Many pieces from Muniz's early Best of Life series have been gathered for the show and illustrate common images taken from the media. They include the Kent State shootings; the moon landing; John Kennedy, Jr., saluting at his father's funeral; and a solitary man confronting a row of tanks in Tiananmen Square. These works, which Muniz calls Memory Renderings, were photographed from the artist's drawings of recollected images from a favorite book he purchased at a garage sale in 1983 and later lost. The pieces were reprinted using a dot-matrix process to capture the original feel of newsprint, and are a commentary on how the media can manipulate imagery, as well as on the selective nature of memory.
It was this series, and the questions it raised, that galvanized Muniz's experimentation with the nature of seeing and the dominance of photography in his work since the late Eighties.
A deceptively subtle series of toned gelatin silver prints representing a naked light bulb on a string, a pressed shirt, and a suitcase, all rendered in fine lines dupe the eyes into believing these pictures of wire have actually been drawn by a highly skilled draftsman.
And as mischievous as Muniz can be, he also offers poignant works, namely ones featuring children of sugar-cane plantation workers in the Caribbean. During a 1995 vacation to Saint Kitts, Muniz befriended a group of children who later posed for him. Dazzled by the youngsters' sweet dispositions, he was equally struck by their parents' bitterness toward their hand-to-mouth existence in the back-breaking cane fields.

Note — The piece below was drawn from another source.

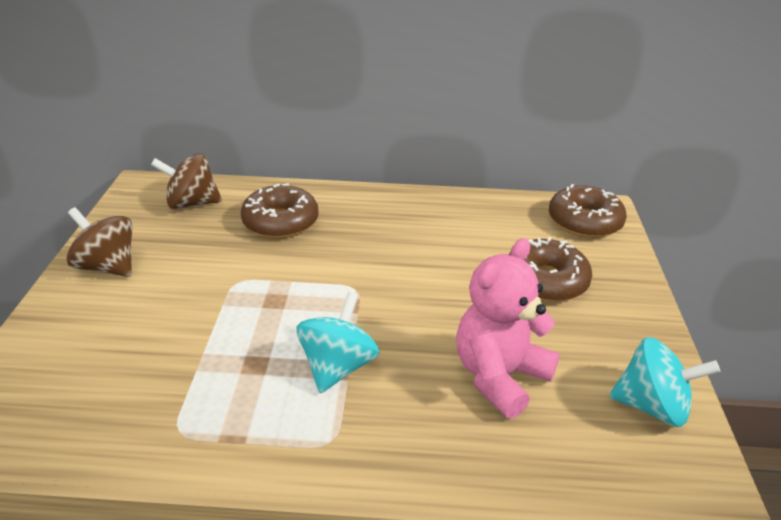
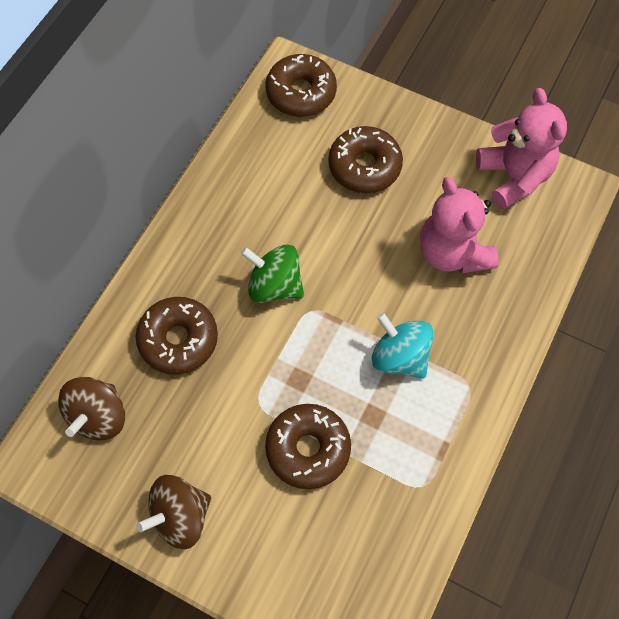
camera: 65 degrees left, 30 degrees up
turquoise spinning top [609,337,720,427] -> pink teddy bear [476,88,567,210]
none -> green spinning top [241,245,304,303]
none -> brown donut [265,404,351,489]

His portraits of these children, rendered in sugar, are exquisite and convey the artist's haunting sense of sorrow and unease at the specter of hopelessness with which his subjects exist. Muniz wrote that he owes a measure of his career to those children, adding his Sugar Children sparked a series of collaborations with young people that continues to nurture his work.